THE PROBLEM
In the records below, find every line with the word "Chairman" and copy it.

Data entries
—————

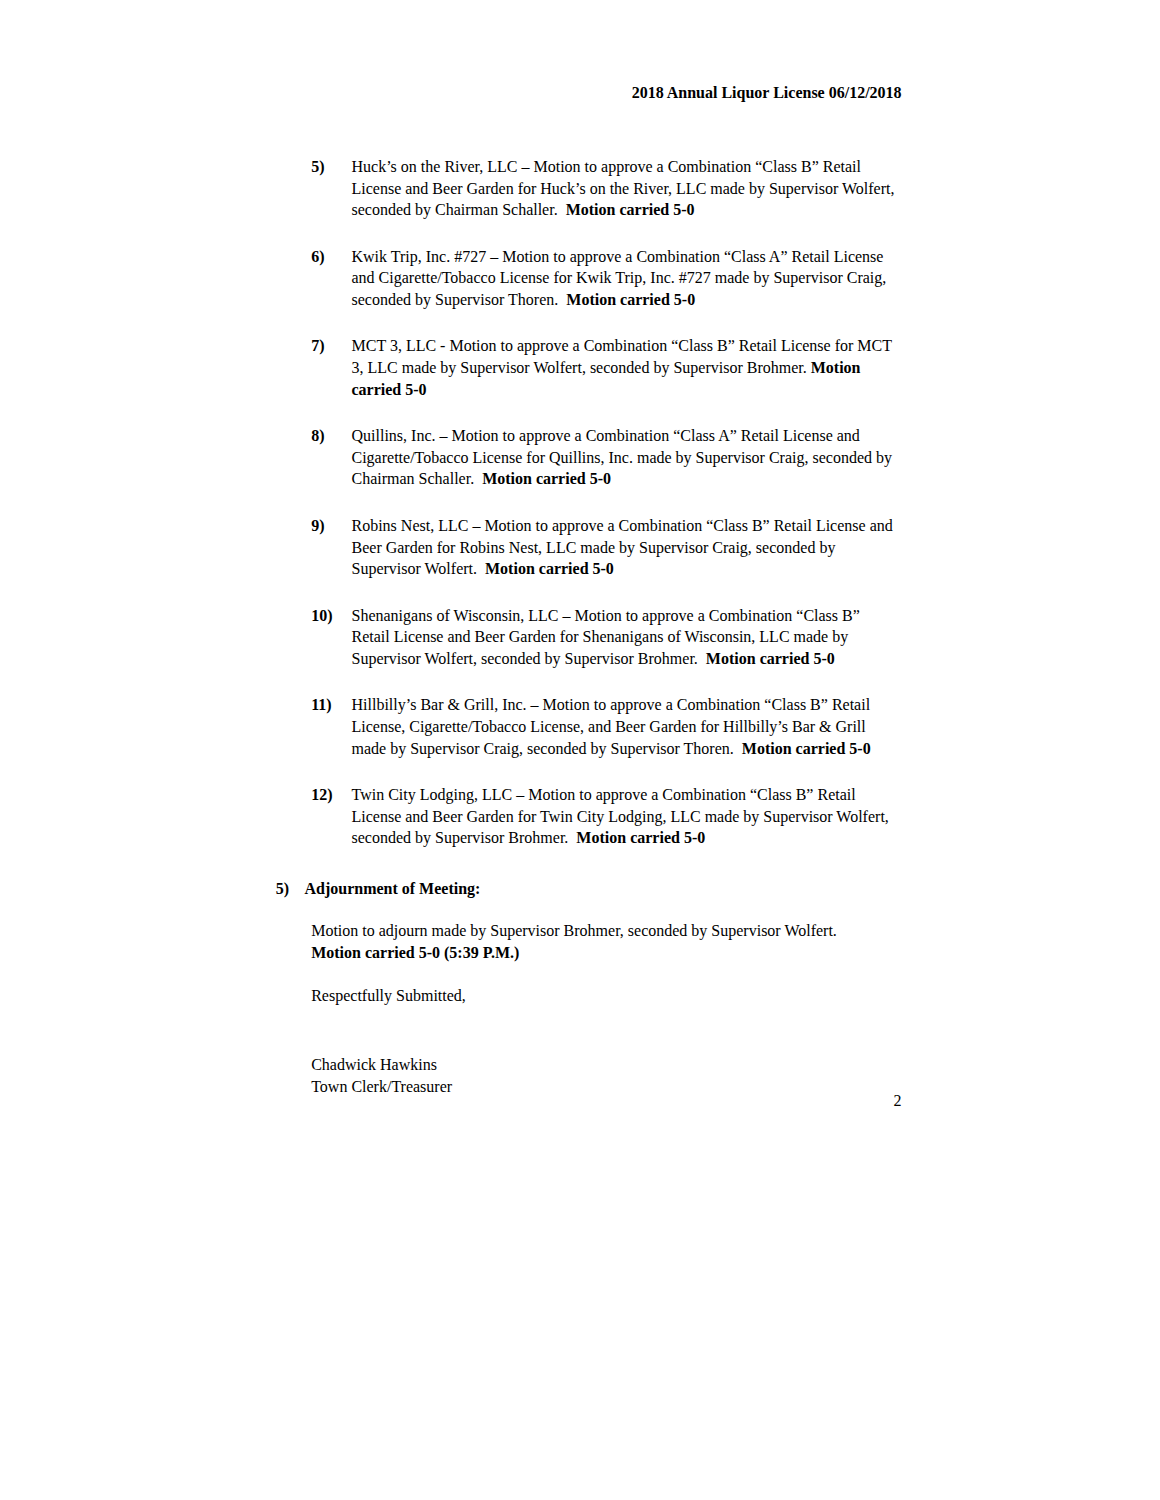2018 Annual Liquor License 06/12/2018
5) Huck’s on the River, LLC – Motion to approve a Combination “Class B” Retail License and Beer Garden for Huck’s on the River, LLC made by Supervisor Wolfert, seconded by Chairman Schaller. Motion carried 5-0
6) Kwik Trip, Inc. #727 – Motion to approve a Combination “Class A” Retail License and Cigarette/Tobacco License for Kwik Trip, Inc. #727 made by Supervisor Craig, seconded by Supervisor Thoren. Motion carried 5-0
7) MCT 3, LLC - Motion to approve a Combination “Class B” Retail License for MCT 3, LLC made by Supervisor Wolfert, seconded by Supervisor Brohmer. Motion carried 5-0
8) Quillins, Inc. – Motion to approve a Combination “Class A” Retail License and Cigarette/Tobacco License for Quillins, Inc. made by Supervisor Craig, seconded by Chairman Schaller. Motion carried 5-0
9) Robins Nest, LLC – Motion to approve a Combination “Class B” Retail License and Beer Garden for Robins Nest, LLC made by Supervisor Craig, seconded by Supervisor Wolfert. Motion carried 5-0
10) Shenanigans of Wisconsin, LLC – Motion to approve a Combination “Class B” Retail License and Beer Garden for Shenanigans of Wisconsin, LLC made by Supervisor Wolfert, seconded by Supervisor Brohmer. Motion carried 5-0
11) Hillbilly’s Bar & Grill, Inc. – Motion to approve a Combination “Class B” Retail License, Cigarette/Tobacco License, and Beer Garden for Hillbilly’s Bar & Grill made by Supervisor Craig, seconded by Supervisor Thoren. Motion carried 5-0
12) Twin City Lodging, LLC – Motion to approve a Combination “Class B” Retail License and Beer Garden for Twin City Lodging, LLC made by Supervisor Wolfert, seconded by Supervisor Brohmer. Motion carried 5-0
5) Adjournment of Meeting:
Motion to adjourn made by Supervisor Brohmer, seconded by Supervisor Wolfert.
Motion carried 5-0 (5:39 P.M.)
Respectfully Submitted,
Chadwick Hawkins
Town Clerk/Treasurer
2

—————

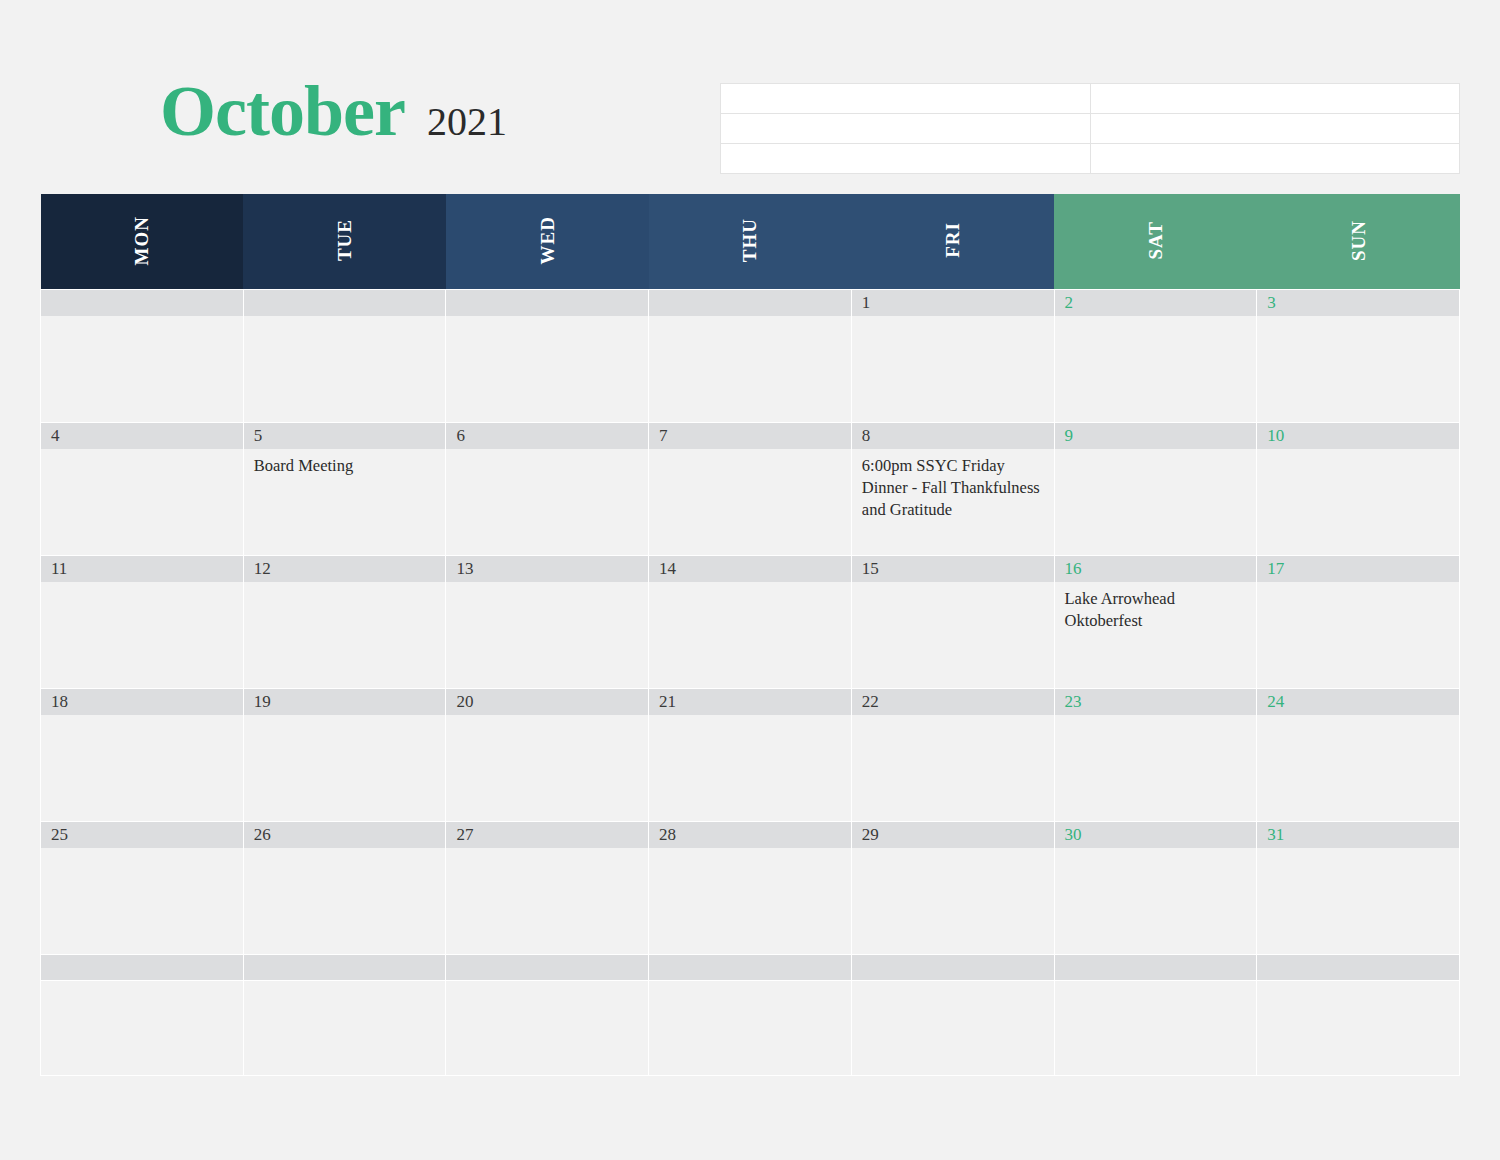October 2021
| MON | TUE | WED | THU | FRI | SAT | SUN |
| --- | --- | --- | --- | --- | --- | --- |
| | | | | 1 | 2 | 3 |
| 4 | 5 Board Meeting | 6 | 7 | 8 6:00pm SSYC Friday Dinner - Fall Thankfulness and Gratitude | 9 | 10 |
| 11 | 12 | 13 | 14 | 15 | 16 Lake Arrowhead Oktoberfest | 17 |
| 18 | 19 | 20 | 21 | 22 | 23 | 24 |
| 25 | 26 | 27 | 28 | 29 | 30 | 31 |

—————

RESULT BELOW
5) Huck’s on the River, LLC – Motion to approve a Combination “Class B” Retail License and Beer Garden for Huck’s on the River, LLC made by Supervisor Wolfert, seconded by Chairman Schaller. Motion carried 5-0
8) Quillins, Inc. – Motion to approve a Combination “Class A” Retail License and Cigarette/Tobacco License for Quillins, Inc. made by Supervisor Craig, seconded by Chairman Schaller. Motion carried 5-0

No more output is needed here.